Swiss vote on radical heroin rules
Voters in Switzerland go to the polls on Sunday to decide whether to make a controversial heroin prescription programme a permanent, nationwide health policy.
The Swiss government supports the idea but opponents say it encourages drug addiction, and sends the wrong message to young people.
Throughout the 1980s and early 1990s Switzerland had one of the highest rates of heroin addiction in Europe.
Open drug scenes in cities such as Zurich, Basel and Bern were common, with addicts injecting and dealers selling publicly in the streets and parks.
Users often shared needles, leading to a sharp rise in HIV infection rates, and in the spread of Hepatitis.

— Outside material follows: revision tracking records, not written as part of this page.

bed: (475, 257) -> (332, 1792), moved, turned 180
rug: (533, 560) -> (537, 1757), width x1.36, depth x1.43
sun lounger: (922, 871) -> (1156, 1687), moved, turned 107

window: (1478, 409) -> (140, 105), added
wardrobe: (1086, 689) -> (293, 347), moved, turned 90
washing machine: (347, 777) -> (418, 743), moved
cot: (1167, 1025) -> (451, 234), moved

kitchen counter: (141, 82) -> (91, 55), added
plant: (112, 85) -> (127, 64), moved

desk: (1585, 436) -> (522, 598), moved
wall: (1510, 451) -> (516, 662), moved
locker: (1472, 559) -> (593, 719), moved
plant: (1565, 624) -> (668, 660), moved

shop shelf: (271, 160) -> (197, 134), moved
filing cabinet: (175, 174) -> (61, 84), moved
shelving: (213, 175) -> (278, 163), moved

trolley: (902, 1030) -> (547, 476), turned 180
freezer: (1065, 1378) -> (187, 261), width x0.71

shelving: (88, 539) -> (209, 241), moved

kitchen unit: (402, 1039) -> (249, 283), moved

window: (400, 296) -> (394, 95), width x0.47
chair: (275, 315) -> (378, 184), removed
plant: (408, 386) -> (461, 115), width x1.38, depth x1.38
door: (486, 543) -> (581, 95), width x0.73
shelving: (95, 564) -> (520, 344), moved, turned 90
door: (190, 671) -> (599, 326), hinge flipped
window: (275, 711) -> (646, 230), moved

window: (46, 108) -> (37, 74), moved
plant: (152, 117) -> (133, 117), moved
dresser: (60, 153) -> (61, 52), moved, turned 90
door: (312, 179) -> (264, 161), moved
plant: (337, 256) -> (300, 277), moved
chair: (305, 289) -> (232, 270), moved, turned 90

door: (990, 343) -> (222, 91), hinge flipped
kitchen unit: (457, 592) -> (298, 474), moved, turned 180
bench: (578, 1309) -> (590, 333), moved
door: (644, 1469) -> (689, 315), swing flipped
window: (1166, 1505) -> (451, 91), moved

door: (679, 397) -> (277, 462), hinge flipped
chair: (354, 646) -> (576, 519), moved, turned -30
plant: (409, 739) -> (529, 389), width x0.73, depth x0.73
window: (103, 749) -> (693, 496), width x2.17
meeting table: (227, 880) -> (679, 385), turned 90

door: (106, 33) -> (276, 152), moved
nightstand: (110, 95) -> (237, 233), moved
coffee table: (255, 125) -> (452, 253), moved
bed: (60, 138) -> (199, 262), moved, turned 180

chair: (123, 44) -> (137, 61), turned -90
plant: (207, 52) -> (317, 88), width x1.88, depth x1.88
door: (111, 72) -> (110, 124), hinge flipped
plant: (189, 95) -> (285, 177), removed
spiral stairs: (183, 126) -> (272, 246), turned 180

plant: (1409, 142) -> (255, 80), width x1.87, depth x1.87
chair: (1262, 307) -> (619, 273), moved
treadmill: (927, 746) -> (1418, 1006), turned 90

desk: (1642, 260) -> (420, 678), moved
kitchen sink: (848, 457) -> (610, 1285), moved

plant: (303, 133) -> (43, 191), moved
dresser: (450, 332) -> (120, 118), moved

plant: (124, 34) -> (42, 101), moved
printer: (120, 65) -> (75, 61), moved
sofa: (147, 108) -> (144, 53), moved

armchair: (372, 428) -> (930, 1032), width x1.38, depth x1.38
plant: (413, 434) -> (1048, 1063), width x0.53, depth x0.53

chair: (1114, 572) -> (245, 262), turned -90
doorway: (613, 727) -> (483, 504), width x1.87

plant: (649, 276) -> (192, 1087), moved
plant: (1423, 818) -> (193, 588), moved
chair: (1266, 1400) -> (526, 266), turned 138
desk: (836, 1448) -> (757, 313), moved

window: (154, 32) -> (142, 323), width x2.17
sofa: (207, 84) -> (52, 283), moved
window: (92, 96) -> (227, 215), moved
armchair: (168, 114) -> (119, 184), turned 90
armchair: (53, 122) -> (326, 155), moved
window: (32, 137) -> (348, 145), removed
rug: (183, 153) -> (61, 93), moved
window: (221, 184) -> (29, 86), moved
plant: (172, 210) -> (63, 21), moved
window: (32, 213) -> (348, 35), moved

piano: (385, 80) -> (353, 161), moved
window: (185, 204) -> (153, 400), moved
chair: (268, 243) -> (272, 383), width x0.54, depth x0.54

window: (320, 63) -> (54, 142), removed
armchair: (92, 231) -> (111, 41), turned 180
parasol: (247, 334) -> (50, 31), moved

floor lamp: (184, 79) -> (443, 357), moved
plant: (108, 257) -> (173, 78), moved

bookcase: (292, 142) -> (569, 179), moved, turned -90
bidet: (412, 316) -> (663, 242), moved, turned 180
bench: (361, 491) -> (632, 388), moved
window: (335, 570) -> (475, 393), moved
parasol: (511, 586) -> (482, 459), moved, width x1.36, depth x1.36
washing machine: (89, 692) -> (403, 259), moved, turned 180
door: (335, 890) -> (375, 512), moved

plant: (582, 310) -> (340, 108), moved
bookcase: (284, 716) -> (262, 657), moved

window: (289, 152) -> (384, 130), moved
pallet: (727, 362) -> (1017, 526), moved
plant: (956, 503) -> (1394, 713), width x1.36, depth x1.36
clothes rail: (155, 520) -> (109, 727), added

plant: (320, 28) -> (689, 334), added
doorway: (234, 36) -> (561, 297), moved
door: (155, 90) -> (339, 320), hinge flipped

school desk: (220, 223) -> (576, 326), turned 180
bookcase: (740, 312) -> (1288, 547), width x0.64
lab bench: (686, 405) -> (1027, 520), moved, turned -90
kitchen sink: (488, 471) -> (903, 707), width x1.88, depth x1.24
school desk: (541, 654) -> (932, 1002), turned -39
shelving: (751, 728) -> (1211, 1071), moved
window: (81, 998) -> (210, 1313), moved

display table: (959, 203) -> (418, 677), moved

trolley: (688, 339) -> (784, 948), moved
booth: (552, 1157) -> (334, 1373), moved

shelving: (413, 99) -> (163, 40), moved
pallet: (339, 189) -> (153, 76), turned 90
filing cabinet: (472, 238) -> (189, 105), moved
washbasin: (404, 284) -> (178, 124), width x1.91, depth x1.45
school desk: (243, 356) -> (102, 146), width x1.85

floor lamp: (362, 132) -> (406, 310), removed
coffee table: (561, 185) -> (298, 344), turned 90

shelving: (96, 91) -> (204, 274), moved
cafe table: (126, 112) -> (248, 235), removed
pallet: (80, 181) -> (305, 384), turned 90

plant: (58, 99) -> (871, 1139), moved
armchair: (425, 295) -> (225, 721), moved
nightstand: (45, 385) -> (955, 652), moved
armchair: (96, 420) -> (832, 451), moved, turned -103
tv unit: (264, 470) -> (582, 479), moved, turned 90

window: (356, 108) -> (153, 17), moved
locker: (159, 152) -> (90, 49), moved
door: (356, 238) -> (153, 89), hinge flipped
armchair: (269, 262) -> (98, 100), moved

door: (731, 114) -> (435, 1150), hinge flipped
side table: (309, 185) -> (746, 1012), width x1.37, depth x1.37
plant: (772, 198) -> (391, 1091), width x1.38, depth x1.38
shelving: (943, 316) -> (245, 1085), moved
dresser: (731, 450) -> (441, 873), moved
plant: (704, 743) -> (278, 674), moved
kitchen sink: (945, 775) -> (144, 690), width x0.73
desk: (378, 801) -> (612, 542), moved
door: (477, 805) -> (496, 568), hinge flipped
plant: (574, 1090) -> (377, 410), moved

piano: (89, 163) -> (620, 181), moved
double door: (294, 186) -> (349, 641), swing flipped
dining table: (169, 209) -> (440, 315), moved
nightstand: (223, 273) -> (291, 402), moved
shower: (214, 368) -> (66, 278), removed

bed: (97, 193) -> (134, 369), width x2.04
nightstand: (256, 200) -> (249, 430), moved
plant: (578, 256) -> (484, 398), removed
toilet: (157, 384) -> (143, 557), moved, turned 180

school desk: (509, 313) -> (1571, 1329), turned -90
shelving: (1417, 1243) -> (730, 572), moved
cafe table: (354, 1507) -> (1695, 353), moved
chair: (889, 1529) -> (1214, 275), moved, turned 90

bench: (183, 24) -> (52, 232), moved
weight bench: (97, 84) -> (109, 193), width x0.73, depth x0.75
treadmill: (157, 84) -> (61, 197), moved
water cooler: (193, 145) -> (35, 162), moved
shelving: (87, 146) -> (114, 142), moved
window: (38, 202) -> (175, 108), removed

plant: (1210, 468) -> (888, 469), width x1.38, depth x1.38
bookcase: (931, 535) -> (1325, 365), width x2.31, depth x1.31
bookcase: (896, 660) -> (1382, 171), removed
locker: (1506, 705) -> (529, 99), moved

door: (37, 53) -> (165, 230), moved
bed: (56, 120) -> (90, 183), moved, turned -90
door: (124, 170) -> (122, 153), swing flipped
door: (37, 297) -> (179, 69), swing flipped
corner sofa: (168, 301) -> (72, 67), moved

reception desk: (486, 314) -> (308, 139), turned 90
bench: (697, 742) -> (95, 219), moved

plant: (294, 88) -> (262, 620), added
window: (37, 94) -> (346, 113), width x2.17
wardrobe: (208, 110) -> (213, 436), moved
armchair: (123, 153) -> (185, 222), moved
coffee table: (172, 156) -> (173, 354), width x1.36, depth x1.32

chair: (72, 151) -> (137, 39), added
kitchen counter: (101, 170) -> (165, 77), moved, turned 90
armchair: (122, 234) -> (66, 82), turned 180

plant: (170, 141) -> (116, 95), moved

In an attempt to reduce the spread of such diseases, if nothing else, the Swiss health department began introducing needle exchanges, followed by clean injection rooms where addicts could take heroin in a safe environment, supervised by a nurse.
For many health professionals, the next logical step was to start prescribing heroin to those addicts, many of them already ill, who really did not seem able to get off drugs.
In 1998 Switzerland introduced an experimental 10-year heroin prescription programme. Today around 1,300 patients across the country are on the programme.
Dr Christoph Buerki says his clinic in Bern serves 210 such patients.
“Their average age is 40 now, and they have an average of 13 years of heroin addiction before they enter this programme. Basically we are aiming at a group of people where everything else has failed,” he says.
Chronic addiction
Dr Buerki’s patients have to have tried abstinence treatments at least twice before being eligible for heroin prescription.
The majority have also tried and failed to stay on a methadone maintenance programme. Methadone in fact remains the more common maintenance treatment in Switzerland, with over 16,000 patients.
“I thought this was just the lowest of the low but, well, I am an addict. And I’ve got a job now, and two sons, so I live a pretty normal life.
“My kids just know that Dad is sick and has to take medicine every day, that’s all.”
And Dr Buerki shares the view that long term addicts like Jan are actually ill, and need to be treated as such.
“These are patients with a chronic, relapsing disease that might go with them for the rest of their lives,” he says.
But opponents of heroin prescription, like Sabine Geissbuhler of the association Parents Against Drugs, say that attitude is exactly what is wrong.
“When heroin prescription was first introduced, it was touted as a ‘treatment’,” she says.
“But treatment means the goal should be people get off drugs eventually – they stop being addicts – and that’s just not happening.”
“It’s an outrage,” she continues, “that the state should give addicts heroin – it’s poison. You don’t give people poison to make them better.”
A life worth living?
“It would be more shocking if we just let them die,” counters Maria Chiara Saraceni, a drugs policy expert with the Swiss federal health department.
“It’s the government’s responsibility to help everyone, and not to judge them.
“If this is what they need to live a more stable life, and to get off the streets, then that is what we should offer.”
But Ms Geissbuhler is not convinced.
“That’s not a life,” she insists. “I have four children, and I would never, never, put them into a heroin prescription programme. What kind of freedom is that? I’d rather they were dead.”
But whether a life is worth living or not can be a very personal, subjective thing.
Jan, who leaves the clinic every day to go to work, then returns in the evening for a second injection before picking up his son from nursery, views his life as normal, and even contented.
“I’m just like everyone else,” he insists. I get up in the morning, I go to work, I do my job responsibly, I go home to my family in the evening. And at the weekend I’m the Dad my kids want me to be.”
But the fact remains that Jan may well be on heroin for the rest of his life.
Very few patients on the programme have so far managed to get off the drug for good, and in that sense heroin prescription does not fit with Switzerland’s chief goal on drug use, which is abstinence.
Doctors like Christoph Buerki accept that their patients will be with them for many years to come. Instead he points to another, unexpected side effect of the programme.
“Heroin was a very ‘in’ and fashionable thing to do in the 1980s and early 1990s,” he explains. “But now people who take heroin have the image of losers, of junkies.
“I mean look at this place,” he says, gesturing to his small, rather run-down clinic, and the lines of patients, most of them middle aged, waiting for injections.
“Nobody thinks this is a good thing – it’s not cool to go to a clinic like ours to get heroin twice a day.
“We’ve medicalised heroin in Switzerland – it has the image of an ugly illness, and that is why, I think, numbers of new addicts are falling.
Very few young people are turning to heroin in Switzerland these days.”
And that is the argument that may well sway many Swiss voters.
Keeping hundreds of people on heroin through old age and right to the ends of their lives is a rather shocking prospect, but polls suggest the Swiss may accept it, if it means their streets are free of illegal drug use, and their young people see heroin not as a glamorous rock star’s drug, but as a sad, banal, old people’s habit.